Detalhes do exercício: De acordo com o trecho apresentado, qual empresa é sócia administradora da "Febracis Assinatura e Comércio de Livros Ltda."?

━━━━━ Trecho apresentado

Tivesse lido Buda, e soubesse da convicção do DIÁRIO, a secretária de Educação não mentiria em resposta sobre o caso quando afirmou em Nota que era “importante deixar claro que o coach Paulo Vieira não faz parte do quadro societário da empresa contratada”, ressaltando que “o termo de colaboração firmado é entre o Município de Teresópolis e o Instituto ASSEP, e eventuais parcerias deste Instituto com outros não englobam o termo em questão”.
Uma simples consulta na internet revelou a mentira. Embora, de fato, até onde se sabe, a prefeitura não tenha contratado o “master coach” neopentecostal Paulo Vieira, criador do “Método CIS” (Coaching Integral Sistêmico), para comprar do amigo do prefeito os seus livros ou suas palestras, porque a empresa vinculada à ONG Servindo e Protegendo é a “Febracis Assinatura e Comércio de Livros Ltda.”, essa empresa que figura no contrato firmado pela Prefeitura tem como sócio administrador a “Newco Participações Ltda.”, empresa que pertence a Paulo Sérgio Vieira e sua esposa, Camila Campos Saraiva e Silva.

━━━━━━━━━━
━━━━━ Informações fornecidas

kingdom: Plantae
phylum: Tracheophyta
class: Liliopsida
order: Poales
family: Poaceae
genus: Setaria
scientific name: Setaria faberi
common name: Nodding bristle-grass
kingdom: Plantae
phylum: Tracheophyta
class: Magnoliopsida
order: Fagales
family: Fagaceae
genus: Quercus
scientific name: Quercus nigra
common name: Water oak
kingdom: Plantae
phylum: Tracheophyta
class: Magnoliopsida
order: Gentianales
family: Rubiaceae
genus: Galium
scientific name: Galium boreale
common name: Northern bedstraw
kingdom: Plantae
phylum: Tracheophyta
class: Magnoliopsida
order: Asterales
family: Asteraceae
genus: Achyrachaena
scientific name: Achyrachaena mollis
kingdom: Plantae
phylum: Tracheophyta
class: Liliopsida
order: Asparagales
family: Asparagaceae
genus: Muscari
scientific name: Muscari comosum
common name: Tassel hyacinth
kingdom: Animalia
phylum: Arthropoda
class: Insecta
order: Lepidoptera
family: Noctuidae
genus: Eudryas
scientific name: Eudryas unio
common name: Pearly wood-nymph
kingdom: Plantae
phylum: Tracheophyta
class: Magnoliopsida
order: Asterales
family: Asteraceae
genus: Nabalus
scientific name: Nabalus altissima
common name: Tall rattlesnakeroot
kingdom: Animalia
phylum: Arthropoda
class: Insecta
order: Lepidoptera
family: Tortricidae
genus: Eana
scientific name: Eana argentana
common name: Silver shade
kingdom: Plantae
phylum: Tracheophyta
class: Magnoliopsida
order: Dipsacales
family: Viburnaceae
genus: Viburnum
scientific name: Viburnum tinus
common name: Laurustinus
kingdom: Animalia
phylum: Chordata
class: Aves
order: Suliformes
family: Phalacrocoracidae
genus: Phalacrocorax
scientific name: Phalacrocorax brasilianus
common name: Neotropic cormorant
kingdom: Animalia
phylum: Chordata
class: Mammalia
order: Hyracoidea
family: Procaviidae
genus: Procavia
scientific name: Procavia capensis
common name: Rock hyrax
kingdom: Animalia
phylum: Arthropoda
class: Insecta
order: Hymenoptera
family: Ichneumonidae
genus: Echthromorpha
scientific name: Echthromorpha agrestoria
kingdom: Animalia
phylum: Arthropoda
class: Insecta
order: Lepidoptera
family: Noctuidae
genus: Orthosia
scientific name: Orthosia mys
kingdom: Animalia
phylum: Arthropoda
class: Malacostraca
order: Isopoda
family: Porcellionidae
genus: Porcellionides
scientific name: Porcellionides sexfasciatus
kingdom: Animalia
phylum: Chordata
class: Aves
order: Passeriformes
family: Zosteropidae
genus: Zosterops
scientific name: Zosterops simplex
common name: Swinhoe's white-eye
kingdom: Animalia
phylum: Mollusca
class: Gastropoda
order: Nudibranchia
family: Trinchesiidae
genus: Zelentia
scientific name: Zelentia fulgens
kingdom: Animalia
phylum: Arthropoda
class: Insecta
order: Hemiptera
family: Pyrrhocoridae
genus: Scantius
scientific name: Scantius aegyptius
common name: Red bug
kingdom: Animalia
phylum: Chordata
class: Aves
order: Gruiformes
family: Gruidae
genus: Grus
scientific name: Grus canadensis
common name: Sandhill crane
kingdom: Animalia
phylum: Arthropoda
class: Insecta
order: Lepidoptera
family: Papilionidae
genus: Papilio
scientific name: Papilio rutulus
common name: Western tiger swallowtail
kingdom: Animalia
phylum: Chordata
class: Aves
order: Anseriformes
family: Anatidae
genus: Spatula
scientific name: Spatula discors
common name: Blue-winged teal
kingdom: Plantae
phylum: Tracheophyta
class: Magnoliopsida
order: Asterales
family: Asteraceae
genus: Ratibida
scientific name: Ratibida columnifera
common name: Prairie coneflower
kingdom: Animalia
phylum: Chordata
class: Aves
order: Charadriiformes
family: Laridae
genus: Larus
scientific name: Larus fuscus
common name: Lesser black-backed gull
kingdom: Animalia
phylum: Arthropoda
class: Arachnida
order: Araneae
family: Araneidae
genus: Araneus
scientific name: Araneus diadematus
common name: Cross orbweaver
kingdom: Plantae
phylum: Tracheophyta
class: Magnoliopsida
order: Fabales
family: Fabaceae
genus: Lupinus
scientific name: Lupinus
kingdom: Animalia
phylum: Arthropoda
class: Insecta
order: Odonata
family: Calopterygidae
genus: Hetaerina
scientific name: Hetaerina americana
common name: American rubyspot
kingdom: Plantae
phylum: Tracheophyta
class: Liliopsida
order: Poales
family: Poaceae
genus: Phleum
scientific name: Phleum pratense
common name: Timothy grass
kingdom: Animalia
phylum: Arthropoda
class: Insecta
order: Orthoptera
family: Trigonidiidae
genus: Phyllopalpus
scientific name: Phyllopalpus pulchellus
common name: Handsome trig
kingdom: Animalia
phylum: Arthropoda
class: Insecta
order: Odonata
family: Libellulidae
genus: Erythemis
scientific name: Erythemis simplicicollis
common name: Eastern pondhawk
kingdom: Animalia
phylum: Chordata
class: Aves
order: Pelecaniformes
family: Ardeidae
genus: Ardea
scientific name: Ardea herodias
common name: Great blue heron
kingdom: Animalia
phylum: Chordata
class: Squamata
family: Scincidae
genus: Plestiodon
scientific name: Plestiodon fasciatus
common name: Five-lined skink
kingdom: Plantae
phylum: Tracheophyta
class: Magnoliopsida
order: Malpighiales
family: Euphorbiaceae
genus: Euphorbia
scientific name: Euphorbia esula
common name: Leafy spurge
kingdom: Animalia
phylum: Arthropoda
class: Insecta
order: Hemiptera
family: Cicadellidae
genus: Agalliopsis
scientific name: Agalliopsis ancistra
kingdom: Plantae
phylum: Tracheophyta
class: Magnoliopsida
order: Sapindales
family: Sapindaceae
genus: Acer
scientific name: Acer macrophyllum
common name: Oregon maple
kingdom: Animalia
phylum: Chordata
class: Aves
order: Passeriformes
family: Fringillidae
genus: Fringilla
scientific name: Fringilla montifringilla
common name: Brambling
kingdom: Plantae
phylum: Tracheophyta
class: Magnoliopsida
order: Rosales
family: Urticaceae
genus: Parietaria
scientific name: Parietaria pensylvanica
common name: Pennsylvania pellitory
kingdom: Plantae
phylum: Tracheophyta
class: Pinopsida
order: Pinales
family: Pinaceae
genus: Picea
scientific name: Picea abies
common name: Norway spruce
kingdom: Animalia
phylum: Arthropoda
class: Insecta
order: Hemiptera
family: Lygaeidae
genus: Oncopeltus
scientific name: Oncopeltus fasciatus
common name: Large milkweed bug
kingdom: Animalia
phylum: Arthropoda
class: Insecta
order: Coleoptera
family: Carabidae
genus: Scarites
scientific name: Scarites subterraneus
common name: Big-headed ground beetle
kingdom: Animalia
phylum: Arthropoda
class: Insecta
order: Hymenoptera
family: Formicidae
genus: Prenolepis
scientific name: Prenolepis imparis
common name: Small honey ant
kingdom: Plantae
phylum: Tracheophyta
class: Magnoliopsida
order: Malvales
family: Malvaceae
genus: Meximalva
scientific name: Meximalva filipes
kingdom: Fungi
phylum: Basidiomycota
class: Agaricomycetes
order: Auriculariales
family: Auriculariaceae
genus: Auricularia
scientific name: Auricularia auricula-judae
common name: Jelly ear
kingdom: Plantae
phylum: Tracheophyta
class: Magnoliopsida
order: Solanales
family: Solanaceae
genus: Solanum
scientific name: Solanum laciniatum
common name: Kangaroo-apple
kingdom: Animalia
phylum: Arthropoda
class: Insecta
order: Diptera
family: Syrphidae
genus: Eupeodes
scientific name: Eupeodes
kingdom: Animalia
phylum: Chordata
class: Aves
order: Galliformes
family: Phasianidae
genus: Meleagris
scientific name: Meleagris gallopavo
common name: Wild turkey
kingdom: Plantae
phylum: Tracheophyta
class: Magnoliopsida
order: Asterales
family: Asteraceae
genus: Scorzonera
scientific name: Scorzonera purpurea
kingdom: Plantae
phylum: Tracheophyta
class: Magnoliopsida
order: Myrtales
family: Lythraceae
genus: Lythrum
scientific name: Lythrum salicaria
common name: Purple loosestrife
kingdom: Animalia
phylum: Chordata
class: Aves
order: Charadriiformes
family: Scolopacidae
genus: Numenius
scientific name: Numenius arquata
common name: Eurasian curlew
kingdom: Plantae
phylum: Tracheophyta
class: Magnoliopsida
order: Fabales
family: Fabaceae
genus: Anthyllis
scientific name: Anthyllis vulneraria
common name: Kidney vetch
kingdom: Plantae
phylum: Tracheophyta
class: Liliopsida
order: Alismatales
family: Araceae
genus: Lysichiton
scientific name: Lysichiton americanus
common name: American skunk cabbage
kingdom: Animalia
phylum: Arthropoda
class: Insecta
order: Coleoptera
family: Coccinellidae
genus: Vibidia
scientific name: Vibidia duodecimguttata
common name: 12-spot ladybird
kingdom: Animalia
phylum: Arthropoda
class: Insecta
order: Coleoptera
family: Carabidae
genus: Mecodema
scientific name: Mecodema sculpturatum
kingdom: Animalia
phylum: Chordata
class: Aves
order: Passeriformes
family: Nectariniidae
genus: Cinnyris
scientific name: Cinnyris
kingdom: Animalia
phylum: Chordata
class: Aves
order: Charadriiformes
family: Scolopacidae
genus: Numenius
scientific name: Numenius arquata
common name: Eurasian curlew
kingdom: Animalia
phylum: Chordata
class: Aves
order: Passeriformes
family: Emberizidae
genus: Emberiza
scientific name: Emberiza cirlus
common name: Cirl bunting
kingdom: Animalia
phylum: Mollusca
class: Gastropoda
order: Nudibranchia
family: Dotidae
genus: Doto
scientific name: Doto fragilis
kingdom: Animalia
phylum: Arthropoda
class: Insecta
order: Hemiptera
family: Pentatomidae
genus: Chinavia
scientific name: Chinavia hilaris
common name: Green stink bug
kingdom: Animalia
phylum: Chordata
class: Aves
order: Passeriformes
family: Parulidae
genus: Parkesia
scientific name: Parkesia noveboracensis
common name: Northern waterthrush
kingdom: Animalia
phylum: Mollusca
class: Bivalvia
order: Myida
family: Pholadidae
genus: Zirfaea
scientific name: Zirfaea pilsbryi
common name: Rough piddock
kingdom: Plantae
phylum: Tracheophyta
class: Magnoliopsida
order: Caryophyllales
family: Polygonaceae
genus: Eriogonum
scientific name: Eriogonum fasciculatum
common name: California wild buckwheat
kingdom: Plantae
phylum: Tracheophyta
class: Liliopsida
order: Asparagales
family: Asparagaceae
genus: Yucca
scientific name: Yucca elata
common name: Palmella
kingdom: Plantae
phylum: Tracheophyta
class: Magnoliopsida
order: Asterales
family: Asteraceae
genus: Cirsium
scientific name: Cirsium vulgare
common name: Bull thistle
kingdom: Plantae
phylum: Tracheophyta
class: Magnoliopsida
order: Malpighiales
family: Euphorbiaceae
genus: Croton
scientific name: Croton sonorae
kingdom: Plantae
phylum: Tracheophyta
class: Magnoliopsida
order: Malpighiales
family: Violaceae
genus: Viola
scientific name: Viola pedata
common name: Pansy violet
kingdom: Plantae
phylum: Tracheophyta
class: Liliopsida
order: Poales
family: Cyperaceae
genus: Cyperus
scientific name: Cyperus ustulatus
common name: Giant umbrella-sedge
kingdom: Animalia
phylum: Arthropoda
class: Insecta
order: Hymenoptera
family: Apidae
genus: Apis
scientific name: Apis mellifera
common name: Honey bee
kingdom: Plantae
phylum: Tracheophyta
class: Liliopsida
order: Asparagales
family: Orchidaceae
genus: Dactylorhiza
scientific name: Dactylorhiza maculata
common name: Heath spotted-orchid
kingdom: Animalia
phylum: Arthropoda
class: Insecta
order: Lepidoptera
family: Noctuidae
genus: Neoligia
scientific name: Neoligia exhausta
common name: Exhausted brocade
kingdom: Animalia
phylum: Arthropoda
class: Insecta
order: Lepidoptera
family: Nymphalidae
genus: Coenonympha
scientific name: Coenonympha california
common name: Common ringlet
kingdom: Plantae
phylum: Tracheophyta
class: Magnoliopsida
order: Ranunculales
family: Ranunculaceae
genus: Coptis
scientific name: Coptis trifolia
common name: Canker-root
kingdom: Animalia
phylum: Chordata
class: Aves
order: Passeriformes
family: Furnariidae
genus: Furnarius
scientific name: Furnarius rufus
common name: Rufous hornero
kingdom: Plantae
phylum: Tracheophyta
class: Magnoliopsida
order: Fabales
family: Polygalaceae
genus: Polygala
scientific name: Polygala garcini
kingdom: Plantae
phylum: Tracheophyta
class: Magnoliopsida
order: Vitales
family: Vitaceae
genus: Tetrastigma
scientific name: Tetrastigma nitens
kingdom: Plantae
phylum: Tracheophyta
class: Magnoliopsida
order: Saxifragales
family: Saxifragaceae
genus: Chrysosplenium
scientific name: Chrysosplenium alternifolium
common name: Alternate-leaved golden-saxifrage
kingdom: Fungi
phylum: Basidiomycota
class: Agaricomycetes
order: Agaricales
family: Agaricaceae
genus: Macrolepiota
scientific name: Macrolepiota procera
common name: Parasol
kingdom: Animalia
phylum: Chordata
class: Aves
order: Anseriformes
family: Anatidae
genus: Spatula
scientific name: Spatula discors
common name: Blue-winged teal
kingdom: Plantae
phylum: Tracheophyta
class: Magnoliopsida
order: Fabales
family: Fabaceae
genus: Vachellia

━━━━━━━━━━

Resposta esperada: A sócia administradora é a "Newco Participações Ltda.", que pertence a Paulo Sérgio Vieira e à esposa dele, Camila Campos Saraiva e Silva.